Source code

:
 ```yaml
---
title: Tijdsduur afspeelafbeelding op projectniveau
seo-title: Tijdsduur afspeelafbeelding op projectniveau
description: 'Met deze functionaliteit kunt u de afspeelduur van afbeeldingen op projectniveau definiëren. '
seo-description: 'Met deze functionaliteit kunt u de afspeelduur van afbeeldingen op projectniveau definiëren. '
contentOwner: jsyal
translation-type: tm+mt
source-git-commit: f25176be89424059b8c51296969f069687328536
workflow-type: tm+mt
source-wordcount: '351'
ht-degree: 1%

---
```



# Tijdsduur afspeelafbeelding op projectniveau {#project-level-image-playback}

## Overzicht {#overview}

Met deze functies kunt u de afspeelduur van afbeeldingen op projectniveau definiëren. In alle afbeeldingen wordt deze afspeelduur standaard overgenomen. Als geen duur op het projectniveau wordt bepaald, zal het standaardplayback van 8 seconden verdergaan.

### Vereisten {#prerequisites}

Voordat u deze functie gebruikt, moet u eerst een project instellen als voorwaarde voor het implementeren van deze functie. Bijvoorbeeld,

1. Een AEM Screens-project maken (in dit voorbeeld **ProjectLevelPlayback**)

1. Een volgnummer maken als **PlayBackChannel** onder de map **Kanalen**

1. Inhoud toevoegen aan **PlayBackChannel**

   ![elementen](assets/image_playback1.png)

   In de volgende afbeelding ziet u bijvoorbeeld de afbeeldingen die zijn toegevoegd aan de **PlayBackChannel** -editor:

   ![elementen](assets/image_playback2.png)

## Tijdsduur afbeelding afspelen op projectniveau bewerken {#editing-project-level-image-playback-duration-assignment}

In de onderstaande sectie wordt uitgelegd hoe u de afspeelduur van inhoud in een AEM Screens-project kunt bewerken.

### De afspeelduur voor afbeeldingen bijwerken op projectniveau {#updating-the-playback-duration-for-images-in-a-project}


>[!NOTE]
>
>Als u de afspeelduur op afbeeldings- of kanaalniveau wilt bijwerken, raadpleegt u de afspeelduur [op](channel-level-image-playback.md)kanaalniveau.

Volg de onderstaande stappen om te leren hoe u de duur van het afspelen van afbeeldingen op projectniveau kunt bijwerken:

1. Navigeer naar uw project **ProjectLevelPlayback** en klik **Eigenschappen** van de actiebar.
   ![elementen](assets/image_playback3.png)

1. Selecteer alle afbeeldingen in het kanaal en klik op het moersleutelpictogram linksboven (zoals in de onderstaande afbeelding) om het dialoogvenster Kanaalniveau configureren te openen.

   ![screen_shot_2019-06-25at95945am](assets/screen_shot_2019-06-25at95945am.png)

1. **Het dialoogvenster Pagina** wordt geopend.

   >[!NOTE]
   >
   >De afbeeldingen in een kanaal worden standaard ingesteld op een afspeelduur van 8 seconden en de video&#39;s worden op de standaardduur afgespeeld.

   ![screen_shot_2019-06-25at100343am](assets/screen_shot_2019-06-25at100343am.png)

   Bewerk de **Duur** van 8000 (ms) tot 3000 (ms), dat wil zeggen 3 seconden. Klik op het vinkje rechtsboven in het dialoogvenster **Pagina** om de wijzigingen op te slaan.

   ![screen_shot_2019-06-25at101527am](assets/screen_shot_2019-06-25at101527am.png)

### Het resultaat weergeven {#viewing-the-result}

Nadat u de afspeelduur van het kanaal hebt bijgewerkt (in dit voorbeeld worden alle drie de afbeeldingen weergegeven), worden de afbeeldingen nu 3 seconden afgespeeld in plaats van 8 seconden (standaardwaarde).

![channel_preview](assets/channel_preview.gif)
- - -
** Problem **
The answer must consist of every line from the entries that holds the string "assets".

** Completed exercise **
   ![elementen](assets/image_playback1.png)
   ![elementen](assets/image_playback2.png)
   ![elementen](assets/image_playback3.png)
   ![screen_shot_2019-06-25at95945am](assets/screen_shot_2019-06-25at95945am.png)
   ![screen_shot_2019-06-25at100343am](assets/screen_shot_2019-06-25at100343am.png)
   ![screen_shot_2019-06-25at101527am](assets/screen_shot_2019-06-25at101527am.png)
![channel_preview](assets/channel_preview.gif)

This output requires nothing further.